EARs are meant for Jakarta EE application servers; deployment can fail if the archive structure/descriptors are not what the target server expects (for example, missing or incorrect META-INF descriptors or incompatible packaging).

  1. Inspect the EAR contents after extracting it and verify it includes expected modules and META-INF deployment descriptors.
  2. Rebuild the EAR using your project’s build tooling (commonly via Maven’s EAR packaging support) and redeploy according to your application server’s guidance.

I extracted it but don’t know what to edit

EARs often contain multiple modules (like .war and .jar). Configuration and deployment metadata is commonly under META-INF, while application code/resources are inside embedded modules.

  1. Look for META-INF in the EAR for deployment descriptors (and for embedded .war/.jar files).
  2. If you need to change the application, update the source project and rebuild the EAR rather than manually editing extracted files.

FAQ

Is an .ear basically a .zip or .jar?

Yes. Sources describe an EAR as a standard JAR file (ZIP-based) that uses the .ear extension for enterprise application packaging.

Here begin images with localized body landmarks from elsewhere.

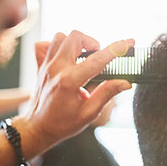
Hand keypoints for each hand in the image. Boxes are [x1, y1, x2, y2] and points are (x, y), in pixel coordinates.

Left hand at [23, 30, 133, 152]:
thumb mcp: (89, 112)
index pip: (98, 59)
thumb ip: (107, 93)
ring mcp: (46, 65)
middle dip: (92, 42)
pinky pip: (44, 45)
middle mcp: (56, 69)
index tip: (129, 42)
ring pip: (60, 37)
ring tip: (83, 57)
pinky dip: (56, 46)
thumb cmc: (63, 123)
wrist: (38, 128)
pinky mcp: (40, 66)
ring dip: (75, 43)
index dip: (117, 49)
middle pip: (76, 38)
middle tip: (98, 56)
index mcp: (70, 81)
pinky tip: (65, 57)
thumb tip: (125, 82)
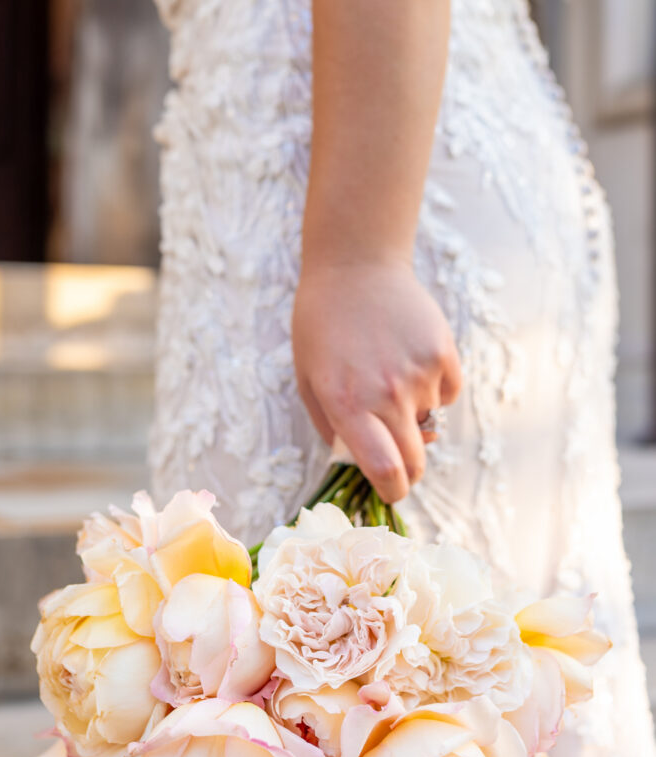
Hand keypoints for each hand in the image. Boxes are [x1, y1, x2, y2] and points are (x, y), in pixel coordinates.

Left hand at [292, 257, 461, 502]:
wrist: (356, 265)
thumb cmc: (322, 325)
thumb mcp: (309, 380)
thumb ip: (332, 428)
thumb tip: (361, 464)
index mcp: (348, 405)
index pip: (385, 470)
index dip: (392, 491)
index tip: (392, 492)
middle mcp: (387, 395)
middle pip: (415, 461)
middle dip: (409, 472)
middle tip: (399, 463)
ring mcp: (420, 374)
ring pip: (429, 423)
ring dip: (414, 416)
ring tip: (390, 377)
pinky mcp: (444, 355)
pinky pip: (448, 394)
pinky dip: (434, 389)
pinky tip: (411, 361)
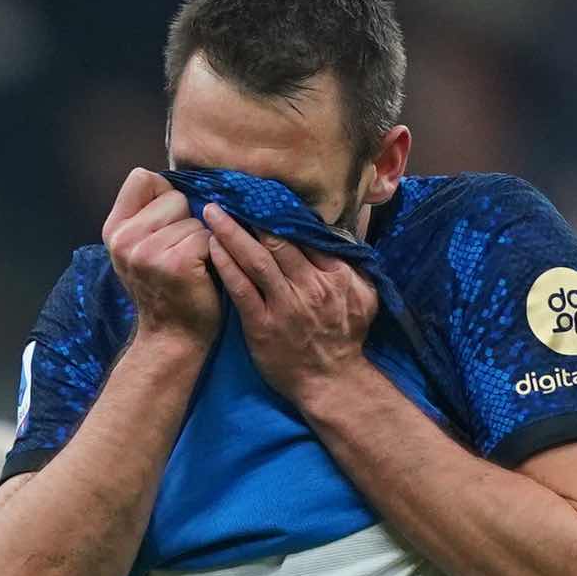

What’s typically inside an EAR file?

An EAR commonly contains Jakarta EE modules such as WARs (web modules) and JARs (libraries/components), plus META-INF metadata/deployment descriptors.

How do I run an EAR file?

You generally don’t “run” it like an app; you deploy it to a Jakarta EE application server that supports EAR deployment.

How are EAR files created?

They are commonly produced by build tooling in Java/Jakarta EE projects; for example, Apache Maven provides an EAR plugin goal to build an EAR archive.